Even with the horror of Japan’s Hiroshima and Nagasaki burned on humanity’s collective consciousness, the world finds itself once again contemplating the possible use of nuclear weapons.

Russian President Vladimir Putin speaks during celebrations marking the incorporation of regions of Ukraine to join Russia in Red Square in Moscow, Russia, Friday, Sept. 30, 2022. (Grigory Sysoyev, Sputnik, Kremlin Pool Photo via AP)

After a series of humiliating setbacks on the battlefield, Putin has made it painfully clear that any attack on the newly annexed regions would be construed as an attack on Russia. He would use any means available in his vast arsenal — the nod to nuclear weapons was barely veiled — and wasn’t bluffing, he said.

“We’re in an escalation phase, and Russia now is faced with a series of more extreme choices than before,” said Nigel Gould-Davies, the former UK ambassador to Belarus.

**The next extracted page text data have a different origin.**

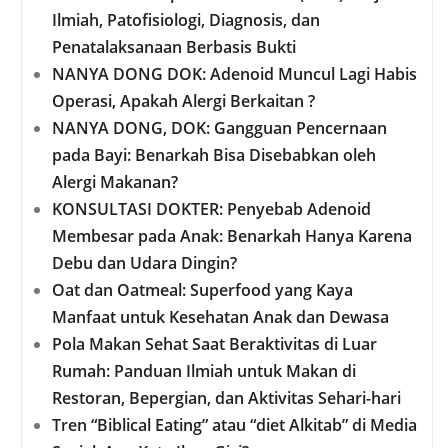
Ilmiah, Patofisiologi, Diagnosis, dan
Penatalaksanaan Berbasis Bukti
NANYA DONG DOK: Adenoid Muncul Lagi Habis
Operasi, Apakah Alergi Berkaitan ?
NANYA DONG, DOK: Gangguan Pencernaan
pada Bayi: Benarkah Bisa Disebabkan oleh
Alergi Makanan?
KONSULTASI DOKTER: Penyebab Adenoid
Membesar pada Anak: Benarkah Hanya Karena
Debu dan Udara Dingin?
Oat dan Oatmeal: Superfood yang Kaya
Manfaat untuk Kesehatan Anak dan Dewasa
Pola Makan Sehat Saat Beraktivitas di Luar
Rumah: Panduan Ilmiah untuk Makan di
Restoran, Bepergian, dan Aktivitas Sehari-hari
Tren “Biblical Eating” atau “diet Alkitab” di Media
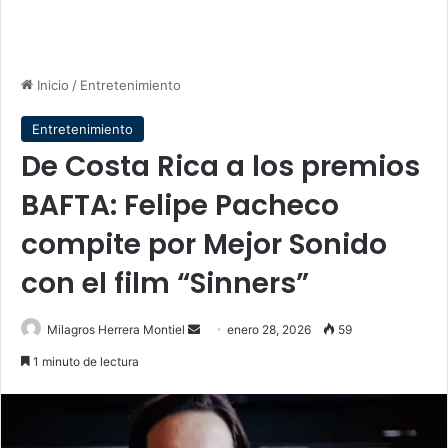
Inicio
/
Entretenimiento
Entretenimiento
De Costa Rica a los premios
BAFTA: Felipe Pacheco
compite por Mejor Sonido
con el film “Sinners”
Send
Milagros Herrera Montiel
enero 28, 2026
59
an
1 minuto de lectura
email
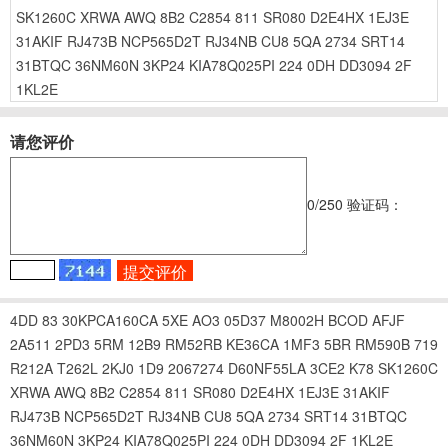
SK1260C
XRWA
AWQ
8B2
C2854
811
SR080
D2E4HX
1EJ3E
31AKIF
RJ473B
NCP565D2T
RJ34NB
CU8
5QA
2734
SRT14
31BTQC
36NM60N
3KP24
KIA78Q025PI
224
0DH
DD3094
2F
1KL2E
请您评价
0
/250
验证码：
4DD
83
30KPCA160CA
5XE
AO3
05D37
M8002H
BCOD
AFJF
2A511
2PD3
5RM
12B9
RM52RB
KE36CA
1MF3
5BR
RM590B
719
R212A
T262L
2KJ0
1D9
2067274
D60NF55LA
3CE2
K78
SK1260C
XRWA
AWQ
8B2
C2854
811
SR080
D2E4HX
1EJ3E
31AKIF
RJ473B
NCP565D2T
RJ34NB
CU8
5QA
2734
SRT14
31BTQC
36NM60N
3KP24
KIA78Q025PI
224
0DH
DD3094
2F
1KL2E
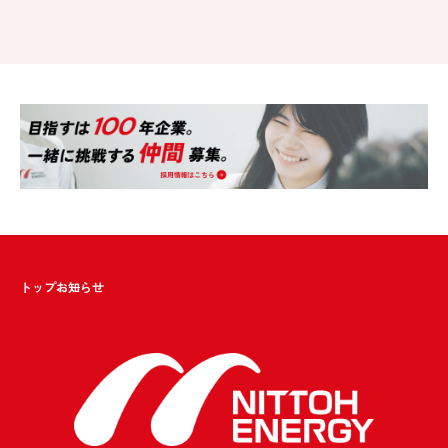
トップ
お知らせ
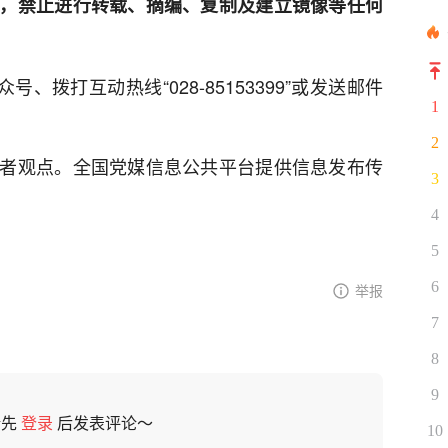
，禁止进行转载、摘编、复制及建立镜像等任何
、拨打互动热线“028-85153399”或发送邮件
1
2
者观点。全国党媒信息公共平台提供信息发布传
3
4
5
6
举报
7
8
9
请先
登录
后发表评论～
10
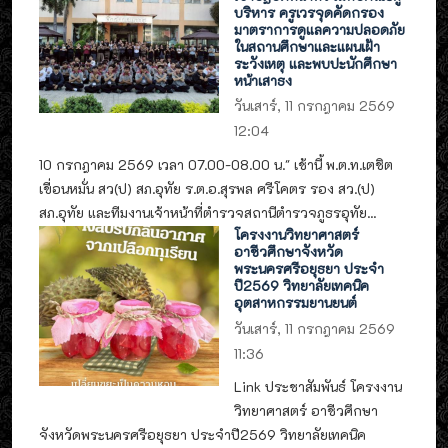
บริหาร ครูเวรจุดคัดกรอง
มาตราการดูแลความปลอดภัย
ในสถานศึกษาและแผนเฝ้า
ระวังเหตุ และพบปะนักศึกษา
หน้าเสาธง
วันเสาร์, 11 กรกฎาคม 2569
12:04
10 กรกฎาคม 2569 เวลา 07.00-08.00 น." เช้านี้ พ.ต.ท.เตชิต
เขื่อนหมั่น สว(ป) สภ.อุทัย ร.ต.อ.สุรพล ศรีโคตร รอง สว.(ป)
สภ.อุทัย และทีมงานเจ้าหน้าที่ตำรวจสถานีตำรวจภูธรอุทัย...
โครงงานวิทยาศาสตร์
อาชีวศึกษาจังหวัด
พระนครศรีอยุธยา ประจำ
ปี2569 วิทยาลัยเทคนิค
อุตสาหกรรมยานยนต์
วันเสาร์, 11 กรกฎาคม 2569
11:36
Link ประชาสัมพันธ์ โครงงาน
วิทยาศาสตร์ อาชีวศึกษา
จังหวัดพระนครศรีอยุธยา ประจำปี2569 วิทยาลัยเทคนิค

Gould-Davies, who is a senior fellow for Russia and Eurasia at the International Institute for Strategic Studies, said Russia’s attempts to win the war by more moderate means have failed, and Putin is now having to increase the “range and severity of the measures” Russia is taking, including annexation and nuclear threats.

Even as Moscow annexed the four Ukrainian regions in a move that will not be recognized by an overwhelming majority of the world, tens of thousands of Russian men called up to fight in the war were fleeing Russia.

Former Kremlin speechwriter turned political analyst Abbas Gallyamov on Friday linked Russia’s reversals in the war with the annexation push. “It looks like an attempt to respond somehow, and it looks quite pathetic. Ukrainians are doing something, taking steps in the real material world, while the Kremlin is building some kind of virtual reality, incapable of responding in the real world,” he said.

Driving Putin are years of perceived humiliation at the hands of the West after the demise of the Soviet Union. And the fact that previous bloodshed and atrocities committed against Chechnya and Syria escaped severe international intervention seemed to give him the conviction that he had carte blanche to rebuild an Imperial Russia.

Pallets of 155 mm shells ultimately bound for Ukraine are loaded by the 436th Aerial Port Squadron, April 29, 2022, at Dover Air Force Base, Del. (AP/Alex Brandon)

That’s not the case now.

Billions of dollars in United States and European military aid are helping highly motivated Ukrainian forces liberate territory in the war amid clear signals from Washington that ”catastrophic consequences” will follow any use by Moscow of non-conventional weapons.

On a day like Friday, Sept. 30, as Russia’s war in Ukraine enters a flammable, even more dangerous phase, the question remains; Is a wider war looming with devastating results for the world, perhaps not seen since 1939-1945?